前回勉強した三菱一号館を設計したジョサイア・コンドルの一番有名な建築物である「鹿鳴館」を改めて調べてみました。

明治16年に完成した鹿鳴館は、鹿鳴館として使用されたのはわずか4年程で、あちこちに払い下げられ売却され、最終的には昭和15年に取り壊されてしまう。

建築家の谷口吉郎は取り壊される鹿鳴館を見て「明治生まれの人が、所持品を持ち込んで小さな博物館にできなかったのか。そうしたら明治時代の人から次の時代の人へのいい贈り物になったと思う」と言葉を残している。

当時鹿鳴館に招かれた西洋人は猿真似だと笑い、ビゴーに風刺画にされ、日本文化を尊重する人々には理解されず、第二次世界大戦がはじまると「不経済の象徴」だと言われ取り壊しが決まる。

鹿鳴館は煌びやかな、明治時代の象徴だとばかり思っていたけど。実際調べてみるとそうではなかった。もし残っていたらどれだけの価値があったのか。残念。

谷口の思い「明治の価値ある建物を残せないのか」この意見が一致した四高(現金沢大学)の同窓生である土川元夫と、明治村を構想したわけで。

鹿鳴館が残っていたら、今、明治村はなかっただろうと思う。私の大好きな場所が。あのきれいなステンドグラスのザビエル天主堂も、ほんの一部しか残っていないけど川崎銀行も、ライト館も、西郷邸も、墨田川にかかっていた橋も、みんなみーんな取り壊されていたと思えば、鹿鳴館の無念(と思ってるかは分からないけど)も晴れるのかな。

そしてコンドルは多くの建築を残したけれど、一番の功績は鹿鳴館ではなく、大学で教えていた生徒こそが功績だと。

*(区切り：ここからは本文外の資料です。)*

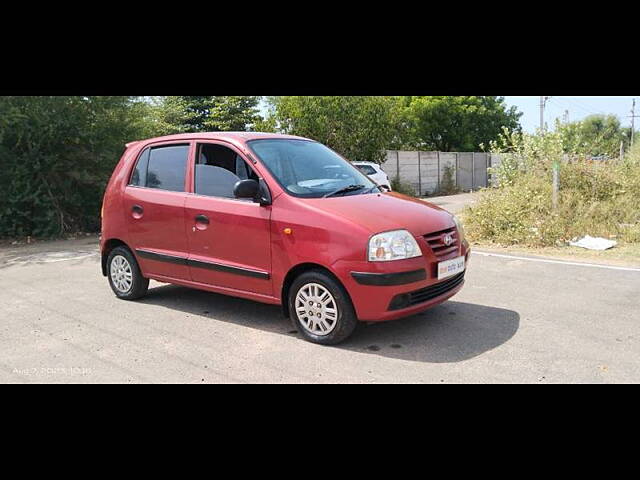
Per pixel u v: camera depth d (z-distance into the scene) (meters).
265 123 21.88
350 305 4.45
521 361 4.20
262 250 4.83
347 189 5.10
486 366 4.12
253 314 5.62
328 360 4.32
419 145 34.81
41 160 12.10
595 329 4.89
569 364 4.13
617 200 10.73
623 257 7.95
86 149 12.62
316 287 4.59
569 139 12.19
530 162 12.09
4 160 11.80
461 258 4.83
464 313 5.43
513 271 7.27
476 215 10.17
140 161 6.01
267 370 4.16
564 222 9.66
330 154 5.83
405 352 4.44
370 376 4.00
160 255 5.68
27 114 11.66
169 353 4.57
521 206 10.08
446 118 33.84
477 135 35.81
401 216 4.56
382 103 22.06
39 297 6.55
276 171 4.97
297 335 4.93
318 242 4.46
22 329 5.31
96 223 13.24
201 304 6.04
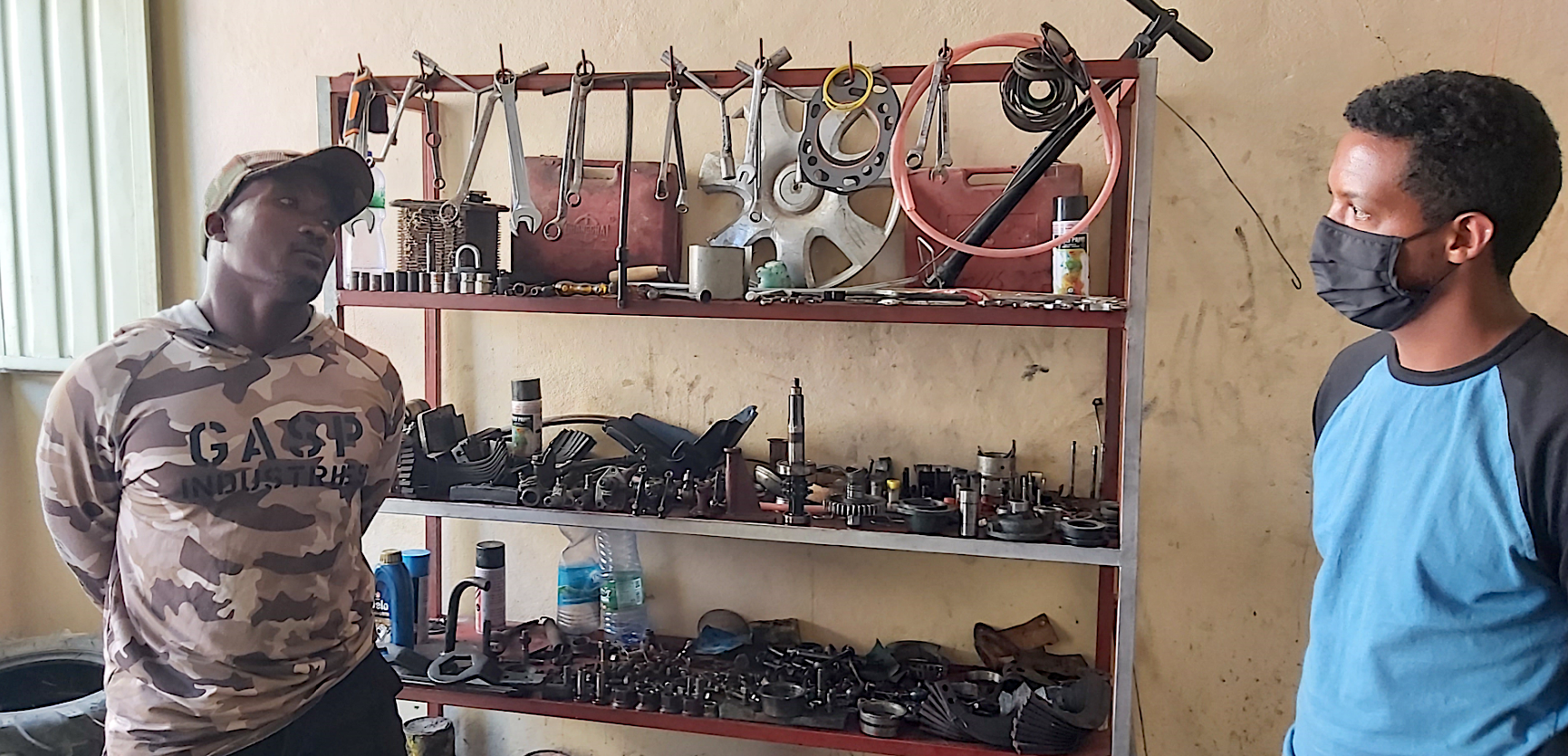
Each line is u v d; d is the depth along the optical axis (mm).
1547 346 1126
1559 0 1728
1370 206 1173
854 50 1986
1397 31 1789
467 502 1862
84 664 2240
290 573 1440
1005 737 1705
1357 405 1301
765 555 2148
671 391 2148
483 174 2172
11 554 2451
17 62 2279
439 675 1897
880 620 2107
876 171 1640
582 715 1836
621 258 1759
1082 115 1645
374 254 2137
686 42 2053
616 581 2158
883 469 2006
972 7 1931
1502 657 1138
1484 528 1118
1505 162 1106
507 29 2127
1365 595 1237
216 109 2254
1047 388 1979
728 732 1782
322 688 1489
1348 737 1250
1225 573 1944
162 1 2248
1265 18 1831
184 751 1385
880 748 1730
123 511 1404
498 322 2211
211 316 1435
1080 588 2010
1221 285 1893
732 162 1882
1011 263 1871
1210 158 1873
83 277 2316
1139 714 2014
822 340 2070
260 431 1422
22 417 2428
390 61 2178
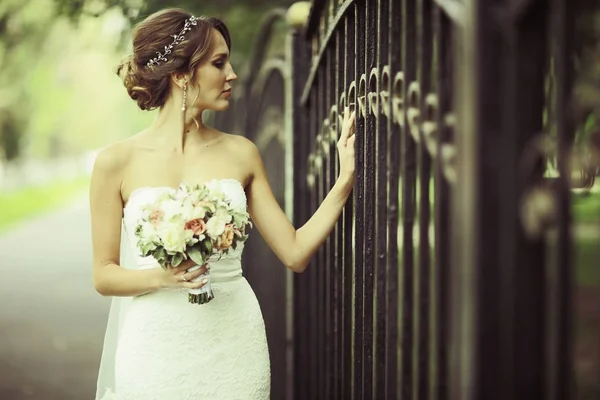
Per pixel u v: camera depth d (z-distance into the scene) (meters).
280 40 8.05
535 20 1.62
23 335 9.38
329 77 3.93
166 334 3.35
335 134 3.71
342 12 3.41
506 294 1.62
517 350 1.62
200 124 3.57
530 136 1.62
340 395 3.69
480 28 1.62
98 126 59.72
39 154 52.19
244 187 3.60
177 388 3.34
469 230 1.62
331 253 3.92
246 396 3.47
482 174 1.62
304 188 4.74
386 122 2.83
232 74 3.55
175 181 3.44
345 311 3.52
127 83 3.55
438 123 2.00
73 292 13.07
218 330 3.42
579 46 2.29
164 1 7.14
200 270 3.19
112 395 3.42
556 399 1.59
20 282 14.30
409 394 2.46
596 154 1.77
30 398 6.56
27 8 10.02
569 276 1.60
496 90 1.63
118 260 3.45
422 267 2.25
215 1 7.54
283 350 5.82
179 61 3.46
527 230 1.61
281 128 5.89
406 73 2.42
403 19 2.44
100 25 7.80
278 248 3.52
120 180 3.43
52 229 26.62
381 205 2.83
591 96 1.68
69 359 8.08
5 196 37.78
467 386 1.64
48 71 29.64
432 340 2.07
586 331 4.58
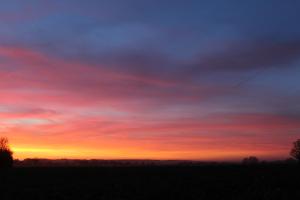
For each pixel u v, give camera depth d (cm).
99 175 8856
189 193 4872
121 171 10469
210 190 5122
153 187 5641
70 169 12031
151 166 14212
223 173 8431
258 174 7725
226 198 4397
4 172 10231
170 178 7300
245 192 4744
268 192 4553
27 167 13612
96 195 4919
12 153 12175
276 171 8638
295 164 12000
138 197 4716
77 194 5009
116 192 5172
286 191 4644
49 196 4828
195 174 8388
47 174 9375
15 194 5047
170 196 4741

若干25歳で日本政府に呼ばれ、日本人女性と結ばれ、日本の地に骨を埋めたコンドル。西洋化を目指していなければ、コンドルは日本に呼ばれることもなかったはず。歴史の面白さは、ひとつ道が違えば今とは違う歴史があったであろうと無数に想像ができること。過去に思いを馳せながら、楽しく鹿鳴館を学べました。